When Facebook bought Instagram, it assured users that it would keep the photo-sharing service separate from Facebook proper, especially as it pertained to advertising. But that self-erected wall has crumbled somewhat since Facebook released ad tech server Atlas earlier this fall.
Atlas was greeted with much fanfare as many heralded it as a way to finally track users and target ads across devices. And one little-talked about advantage to Atlas is that it will ultimately function as a bridge between Instagram and Facebook itself, offering advertisers a way to measure campaigns across both platforms.
The capability is a huge selling point for both Instagram and Atlas, two increasingly important components in Facebook’s ongoing strategy to extend its ads business beyond just Facebook. The former is the increasingly popular mobile app that’s scaling an ads business and the later is the not-yet popular ad measurement tool that Facebook hopes will prove to marketers that their Instagram (and Facebook) ads are working, and in turn, sell more ads.
Using the two in conjunction offers a compelling solution: Quantify whether brand ads — geared to toward the decidedly qualitative goal of changing a brand’s perception — can have an impact on sales, specifically offline. But it also marks a stark step away from previous assurances that Instagram would not share user data beyond Instagram.
“The current way we measure digital is flawed,” Facebook’s vp of ad technology Brian Boland told a group of reporters on Wednesday. Rather than trying to sell marketers on click-through rate, Facebook is now trying to sell them on the value of impressions and subsequent sales lift via Atlas and its partnership with Datalogix, a firm that collects people’s offline purchase data.
Instagram has long positioned itself exclusively as an upper-funnel, brand advertising platform, saying that it wanted to serve nothing less than magazine-caliber photo ads and holding marketers to rigorous quality standards. Atlas, at least theoretically, lets Instagram maintain that position while tracking users’ activity after they see an Instagram ad and down the purchase funnel.
Facebook toyed this past summer with more closely integrating Facebook and Instagram when it allowed Mercedes-Benz, one of the first brands to start running ad campaigns on the platform, to target users across Instagram and Facebook and test which photos performed better on each platform.
That marked a departure from a previous promise from Instagram co-founder Mike Krieger that users’ data would be kept in a “silo” and not used for ad targeting purposes. And Instagram users kicked up a firestorm two years ago when the platform changed its terms of services such that it could share information with Facebook and use Instagram users’ photos in advertisements. Instagram quickly backpedaled, saying users own their photos, but that data on whom they follow on the platform could be used for targeting purposes.
Marketers using Atlas to track Instagram users is unlikely to cause that level of furor, however, because it’s a piece of back-end technology that users are unaware of unless they spend their free time boning up on ad tech.
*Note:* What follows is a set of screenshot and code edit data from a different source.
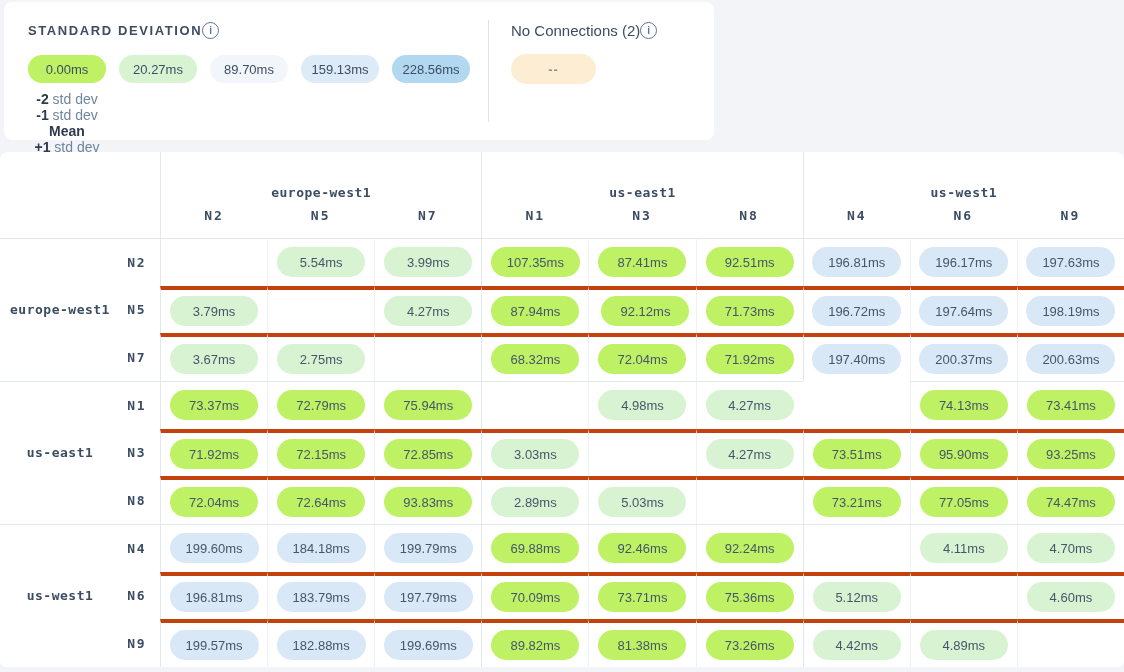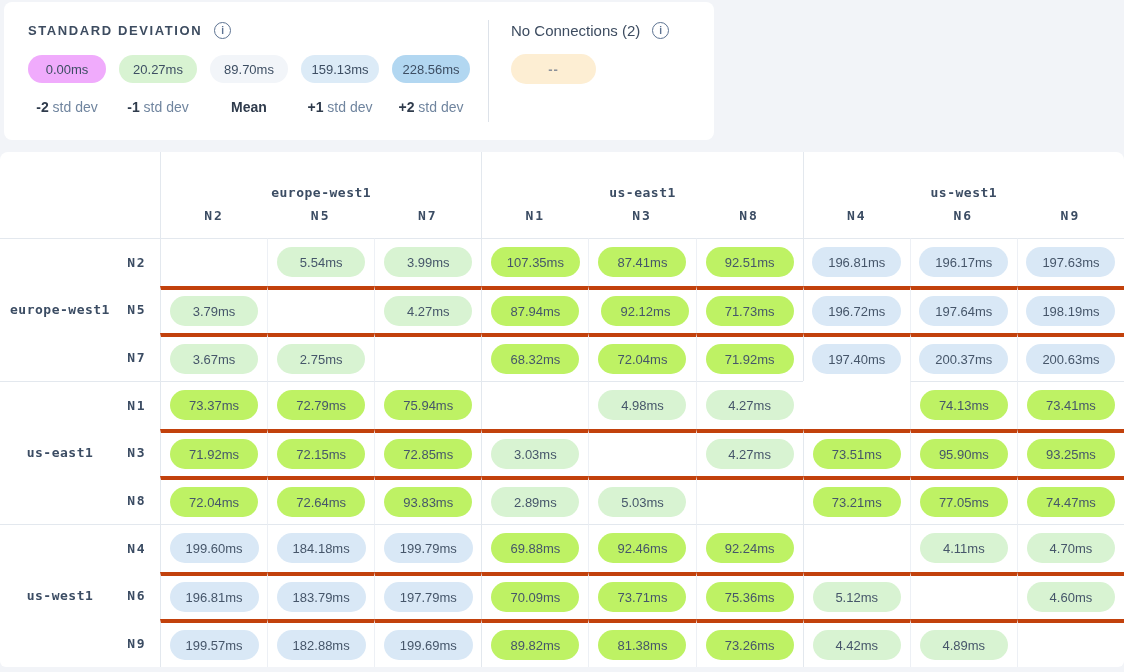--- a/index.html
+++ b/index.html
@@ -12,38 +12,38 @@
   }
   .mono { font-family:"DejaVu Sans Mono",monospace; }
 
   
   .legend-card {
     position:absolute; left:4px; top:2px; width:710px; height:138px;
     background:#ffffff; border-radius:8px;
     display:flex; align-items:stretch;
   }
   .legend-left { padding:20px 0 0 24px; width:484px; }
-  .legend-title-row { display:flex; align-items:center; gap:12px; }
+  .legend-title-row { display:flex; align-items:center; gap:0; }
   .legend-title {
     font-size:13px; font-weight:bold; letter-spacing:1.6px; color:#3d4c60;
   }
   .info-icon {
     width:17px; height:17px; border:1.5px solid #5d7392; border-radius:50%;
     color:#5d7392; font-size:10px; font-weight:bold; font-style:normal;
     display:inline-flex; align-items:center; justify-content:center;
     cursor:pointer; flex:0 0 auto;
   }
   .pill-row { display:flex; gap:13px; margin-top:16px; }
   .pill {
     display:inline-flex; align-items:center; justify-content:center;
     height:28px; border-radius:15px; font-size:13px; color:#3d4e63;
     padding:0 10px;
   }
   .legend-pill { width:78px; flex:0 0 auto; }
-  .label-row { display:flex; margin-top:16px; }
+  .label-row { display:flex; margin-top:8px;flex-direction:column; }
   .legend-label {
     width:78px; margin-right:13px; text-align:center;
     font-size:14px; color:#70859f; white-space:nowrap;
   }
   .legend-label b { color:#2f3b4c; font-weight:bold; }
   .v-divider { width:1px; background:#dde2e9; margin:18px 0 18px 0; }
   .legend-right { padding:20px 0 0 22px; flex:1; }
   .nc-title { font-size:15px; color:#3d4c60; }
   .nc-pill {
     margin-top:15px; width:85px; height:30px; color:#8b9099;
@@ -97,21 +97,21 @@
 
 <div>
 
   <div class="legend-card">
     <div class="legend-left">
       <div class="legend-title-row">
         <span class="legend-title">STANDARD DEVIATION</span>
         <span class="info-icon">i</span>
       </div>
       <div class="pill-row" id="legend-pills">
-          <span class="pill legend-pill" style="background: #f0abfc;">0.00ms</span>
+          <span class="pill legend-pill" style="background: #bef264;">0.00ms</span>
           <span class="pill legend-pill" style="background: rgb(216, 243, 210);">20.27ms</span>
           <span class="pill legend-pill" style="background: rgb(242, 245, 249);">89.70ms</span>
           <span class="pill legend-pill" style="background: rgb(220, 235, 247);">159.13ms</span>
           <span class="pill legend-pill" style="background: rgb(178, 215, 241);">228.56ms</span>
         </div>
       <div class="label-row" id="legend-labels">
           <div class="legend-label"><b>-2</b> std dev</div>
           <div class="legend-label"><b>-1</b> std dev</div>
           <div class="legend-label"><b>Mean</b></div>
           <div class="legend-label"><b>+1</b> std dev</div>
And while it may rankle some, it’s exactly what marketers want. When Omnicom announced a partnership with Instagram earlier this March that could ultimately be worth $100 million in ad spend, developing an ad tracking component was a central part of the deal. Instagram, by itself, could only track which photos its users like and which accounts they follow. There was no insight into what Instagram users did outside of Instagram.
Now, Atlas gives marketers exactly that, all the way to check-out line.